[Material provided]:
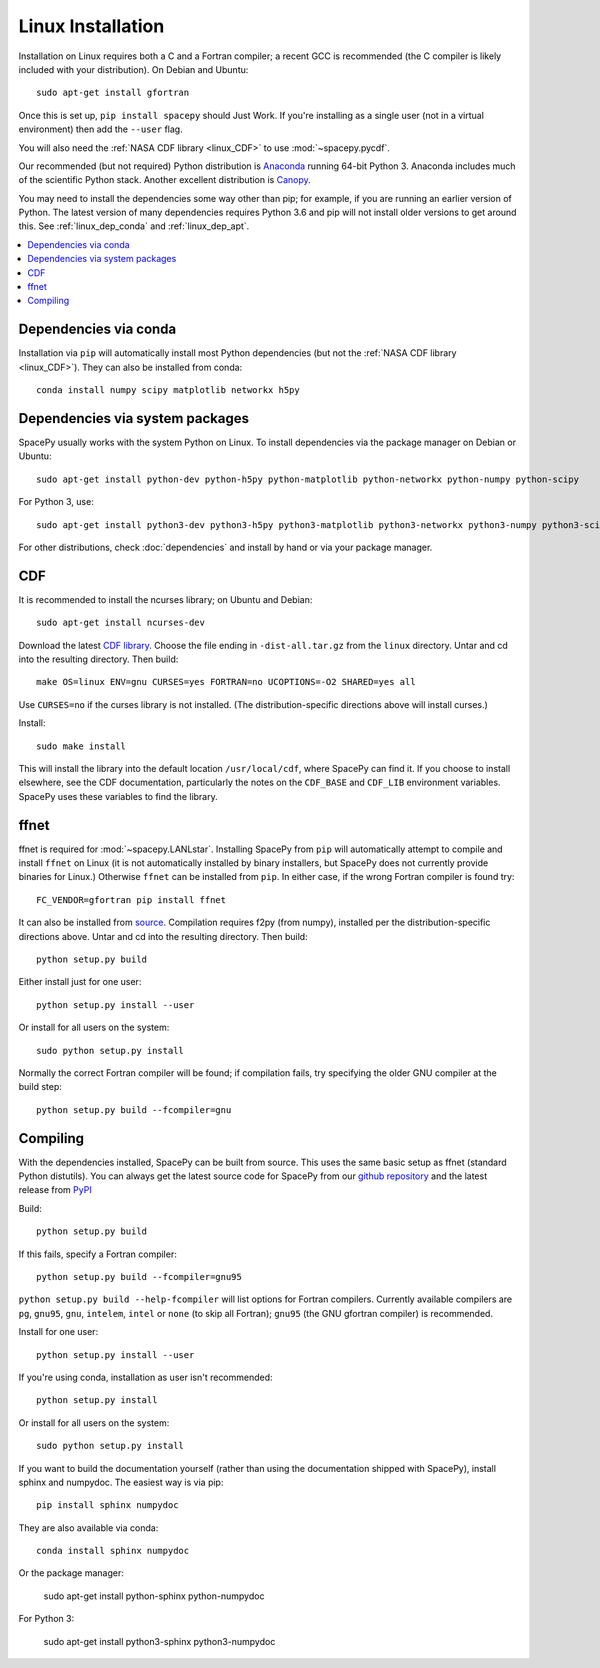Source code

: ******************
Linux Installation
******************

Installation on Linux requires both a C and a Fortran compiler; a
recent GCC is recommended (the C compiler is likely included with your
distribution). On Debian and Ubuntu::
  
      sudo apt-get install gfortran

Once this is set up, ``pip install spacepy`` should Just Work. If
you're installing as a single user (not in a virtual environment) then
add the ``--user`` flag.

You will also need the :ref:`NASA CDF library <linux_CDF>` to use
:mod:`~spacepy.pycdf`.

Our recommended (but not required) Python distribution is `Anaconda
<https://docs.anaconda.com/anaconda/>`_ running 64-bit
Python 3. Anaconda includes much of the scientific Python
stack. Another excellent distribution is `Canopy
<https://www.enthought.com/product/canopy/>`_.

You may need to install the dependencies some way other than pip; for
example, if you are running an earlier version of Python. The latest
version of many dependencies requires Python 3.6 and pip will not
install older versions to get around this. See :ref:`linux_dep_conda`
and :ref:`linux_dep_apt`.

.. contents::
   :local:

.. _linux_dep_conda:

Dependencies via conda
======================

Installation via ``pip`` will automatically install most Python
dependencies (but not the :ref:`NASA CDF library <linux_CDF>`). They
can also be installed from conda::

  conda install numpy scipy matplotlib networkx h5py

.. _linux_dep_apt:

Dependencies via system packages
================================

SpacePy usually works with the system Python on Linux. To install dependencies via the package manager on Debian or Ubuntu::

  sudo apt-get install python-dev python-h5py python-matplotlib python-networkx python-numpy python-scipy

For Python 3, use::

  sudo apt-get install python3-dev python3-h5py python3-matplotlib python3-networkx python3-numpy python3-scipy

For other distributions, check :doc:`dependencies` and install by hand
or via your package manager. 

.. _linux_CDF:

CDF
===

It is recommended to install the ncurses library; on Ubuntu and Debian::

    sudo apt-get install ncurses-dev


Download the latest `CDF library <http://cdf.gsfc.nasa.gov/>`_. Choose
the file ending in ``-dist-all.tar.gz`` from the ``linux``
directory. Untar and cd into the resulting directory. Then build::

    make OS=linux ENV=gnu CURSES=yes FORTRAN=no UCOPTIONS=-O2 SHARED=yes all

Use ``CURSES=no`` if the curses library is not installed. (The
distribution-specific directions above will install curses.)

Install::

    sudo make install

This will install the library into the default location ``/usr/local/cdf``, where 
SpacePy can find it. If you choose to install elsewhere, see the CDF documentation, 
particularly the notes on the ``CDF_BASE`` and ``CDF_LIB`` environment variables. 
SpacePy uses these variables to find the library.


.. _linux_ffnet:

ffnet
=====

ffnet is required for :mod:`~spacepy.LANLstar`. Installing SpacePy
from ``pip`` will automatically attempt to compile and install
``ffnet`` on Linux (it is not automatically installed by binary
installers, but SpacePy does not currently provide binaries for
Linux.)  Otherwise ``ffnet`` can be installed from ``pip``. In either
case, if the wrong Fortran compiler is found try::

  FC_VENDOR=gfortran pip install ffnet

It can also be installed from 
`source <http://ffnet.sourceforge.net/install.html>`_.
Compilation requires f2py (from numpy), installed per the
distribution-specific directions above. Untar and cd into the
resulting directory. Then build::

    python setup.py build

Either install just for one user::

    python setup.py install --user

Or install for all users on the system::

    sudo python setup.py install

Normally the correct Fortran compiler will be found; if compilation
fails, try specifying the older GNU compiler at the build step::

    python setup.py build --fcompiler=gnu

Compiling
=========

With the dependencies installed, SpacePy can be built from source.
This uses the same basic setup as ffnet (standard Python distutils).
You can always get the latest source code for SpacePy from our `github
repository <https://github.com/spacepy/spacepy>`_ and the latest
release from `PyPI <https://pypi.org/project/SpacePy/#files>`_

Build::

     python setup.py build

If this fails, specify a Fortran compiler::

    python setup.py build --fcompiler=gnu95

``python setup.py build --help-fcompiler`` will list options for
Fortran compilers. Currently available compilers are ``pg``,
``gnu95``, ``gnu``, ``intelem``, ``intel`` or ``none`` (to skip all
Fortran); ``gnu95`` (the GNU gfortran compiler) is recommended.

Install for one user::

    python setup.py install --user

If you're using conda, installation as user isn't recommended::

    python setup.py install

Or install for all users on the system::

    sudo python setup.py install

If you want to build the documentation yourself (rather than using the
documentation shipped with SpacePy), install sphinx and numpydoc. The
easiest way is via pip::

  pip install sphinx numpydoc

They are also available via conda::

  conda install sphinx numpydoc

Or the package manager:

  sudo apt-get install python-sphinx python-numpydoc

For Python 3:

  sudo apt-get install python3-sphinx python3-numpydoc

...

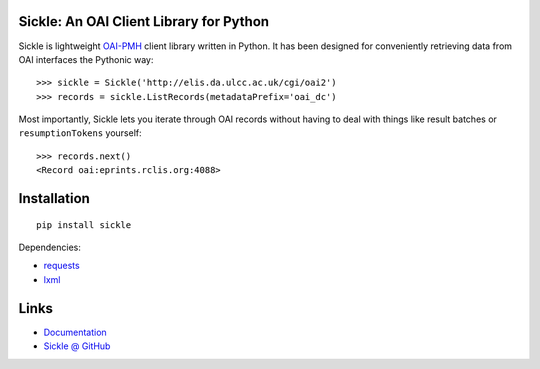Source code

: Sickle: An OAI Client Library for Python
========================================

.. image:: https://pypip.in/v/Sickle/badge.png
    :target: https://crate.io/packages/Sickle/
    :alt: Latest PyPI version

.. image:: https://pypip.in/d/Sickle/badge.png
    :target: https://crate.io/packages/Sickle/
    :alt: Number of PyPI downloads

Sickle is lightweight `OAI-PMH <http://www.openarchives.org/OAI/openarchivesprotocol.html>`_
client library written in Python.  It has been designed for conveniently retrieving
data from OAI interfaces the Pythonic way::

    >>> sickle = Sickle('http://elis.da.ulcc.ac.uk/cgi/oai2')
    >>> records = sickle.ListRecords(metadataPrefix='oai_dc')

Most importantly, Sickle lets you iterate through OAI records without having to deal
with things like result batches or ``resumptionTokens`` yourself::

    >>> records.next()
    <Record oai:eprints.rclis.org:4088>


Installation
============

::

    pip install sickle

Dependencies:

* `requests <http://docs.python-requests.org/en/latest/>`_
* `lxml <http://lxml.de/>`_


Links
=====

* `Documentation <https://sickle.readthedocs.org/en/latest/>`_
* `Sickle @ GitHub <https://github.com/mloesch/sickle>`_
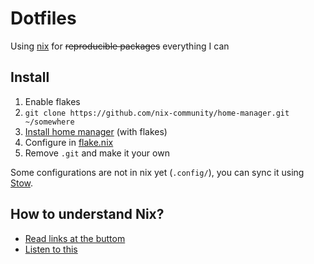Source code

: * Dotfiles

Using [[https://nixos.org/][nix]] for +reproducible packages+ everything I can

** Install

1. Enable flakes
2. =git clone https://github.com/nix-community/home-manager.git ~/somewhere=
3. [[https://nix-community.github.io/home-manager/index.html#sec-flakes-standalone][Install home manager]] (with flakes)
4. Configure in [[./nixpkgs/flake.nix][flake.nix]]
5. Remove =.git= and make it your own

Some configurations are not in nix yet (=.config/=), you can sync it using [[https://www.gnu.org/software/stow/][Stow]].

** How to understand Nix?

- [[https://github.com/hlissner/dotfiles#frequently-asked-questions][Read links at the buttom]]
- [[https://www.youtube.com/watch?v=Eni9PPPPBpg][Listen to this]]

* * *

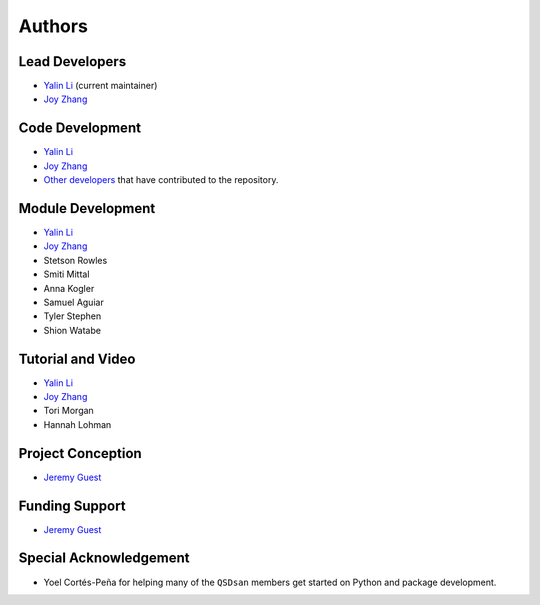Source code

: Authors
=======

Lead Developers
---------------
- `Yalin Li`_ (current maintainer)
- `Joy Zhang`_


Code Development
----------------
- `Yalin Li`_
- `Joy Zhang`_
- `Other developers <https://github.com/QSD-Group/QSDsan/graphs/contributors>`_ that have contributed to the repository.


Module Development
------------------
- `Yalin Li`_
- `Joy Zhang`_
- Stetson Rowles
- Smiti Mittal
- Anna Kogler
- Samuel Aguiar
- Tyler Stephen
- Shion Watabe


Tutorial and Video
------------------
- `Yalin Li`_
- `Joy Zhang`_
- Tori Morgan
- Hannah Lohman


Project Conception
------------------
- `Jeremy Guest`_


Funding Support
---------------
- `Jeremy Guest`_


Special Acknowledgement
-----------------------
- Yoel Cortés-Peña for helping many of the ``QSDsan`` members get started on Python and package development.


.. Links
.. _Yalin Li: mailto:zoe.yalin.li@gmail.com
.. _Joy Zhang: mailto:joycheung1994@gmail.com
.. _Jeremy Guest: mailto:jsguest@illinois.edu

[Work task]: Scan the records for the string "variables". Copy each line in which it appears.

[Result of this task]:
particularly the notes on the ``CDF_BASE`` and ``CDF_LIB`` environment variables. 
SpacePy uses these variables to find the library.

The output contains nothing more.